I just finished The Last Hours of Ancient Sunlight: Revised and Updated: The Fate of the World and What We Can Do Before It’s Too Late, which details how we are running off of “startup capital” in a resource-draining, non-integrated way. The beginning echoed many environmental books – a depressing litany of all of the ways we are living unsustainably. When I read that sort of thing I get to feeling hopeless, like there’s little I can do that will affect, say, the fact that we may drive chimps, bonobos, and gorillas extinct in the next 100 years (a factoid in a recent New Yorker article), will run out of oil, are destroying forests, losing soil to the oceans, and are causing certain fish populations to collapse. It makes me want to hide in a cave and renounce everything.

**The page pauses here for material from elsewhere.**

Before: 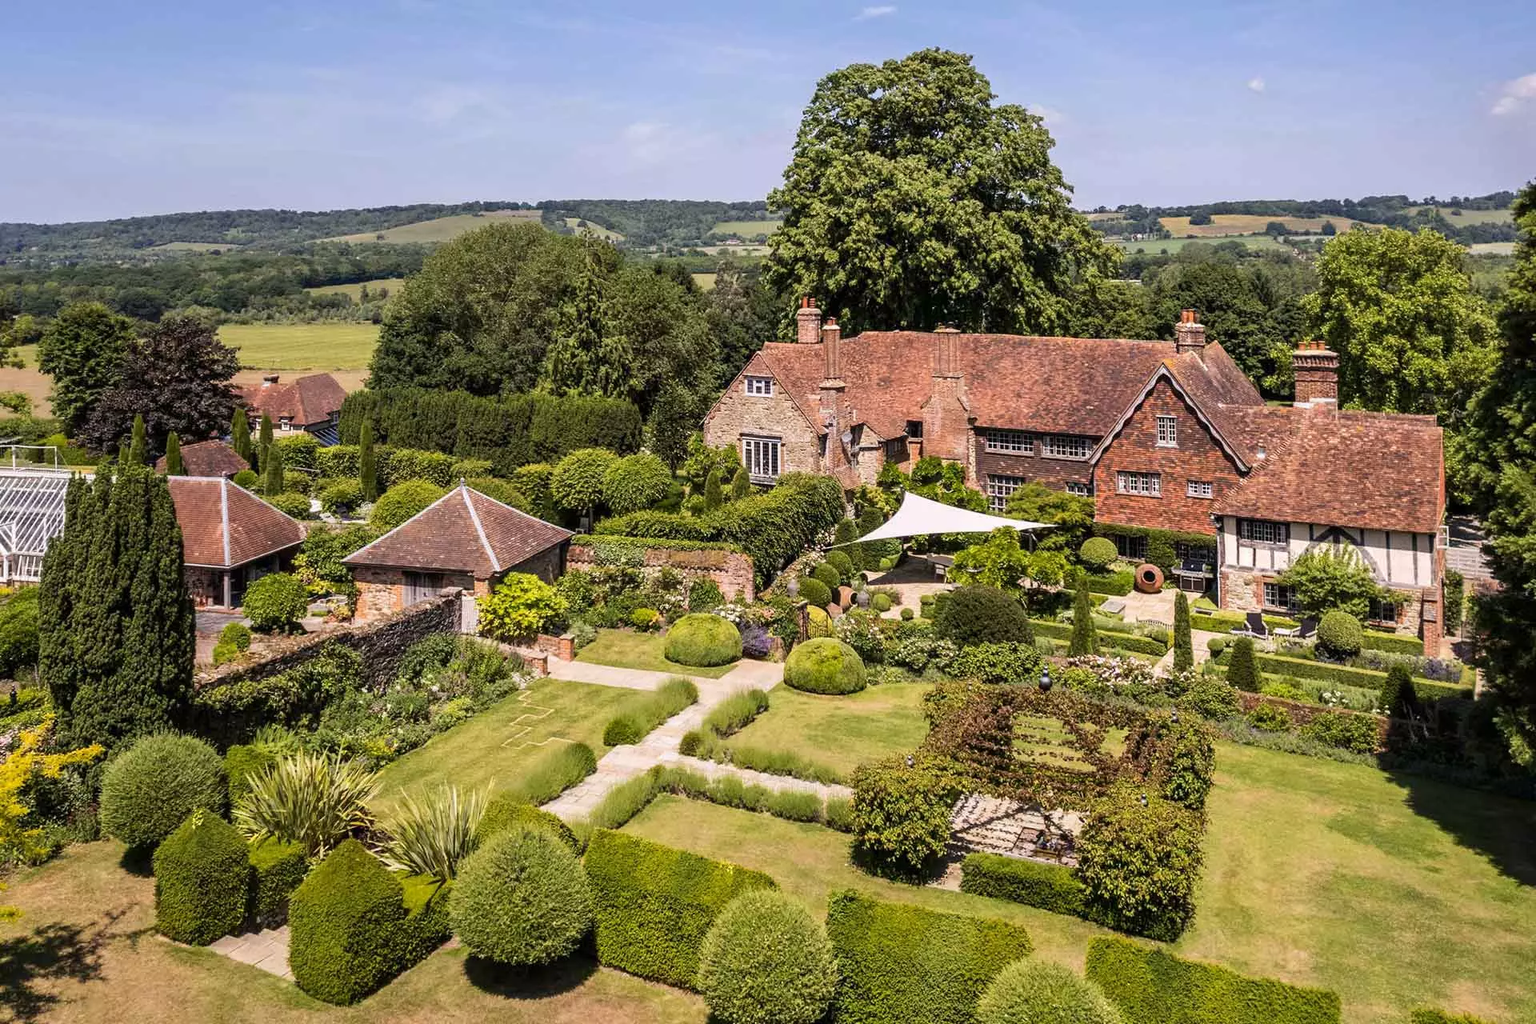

It makes me want to give up. It makes me feel like the problem is so much larger than my own actions that there is no hope.
It is refreshing that Thom Hartmann’s calls-to-action for recovery are small and affirming and possible instead of grand:
- meditate,
- live intentionally according to your own values, this has immense power and affects others, a positive ripple effect, a dampening of other influences,
- notice the stories we create and accept about the way the world works and work to get outside them,
- turn off the tv and talk to your neighbors, your spouse, your family, listen to the wind and see other living things as part of the larger system,
- involve yourself in your local community.
He doesn’t list them like this. But I think the main theme of his book is: get connected with yourself (meditate), with others, and with the larger system we all inhabit.
For my part I’m passing this book onto a few like-minded friends and continuing with some things I’m already doing (meditation, subscribing to a local CSA), and I’ll be looking for other little changes to make to align myself with these ideas and work for positive change.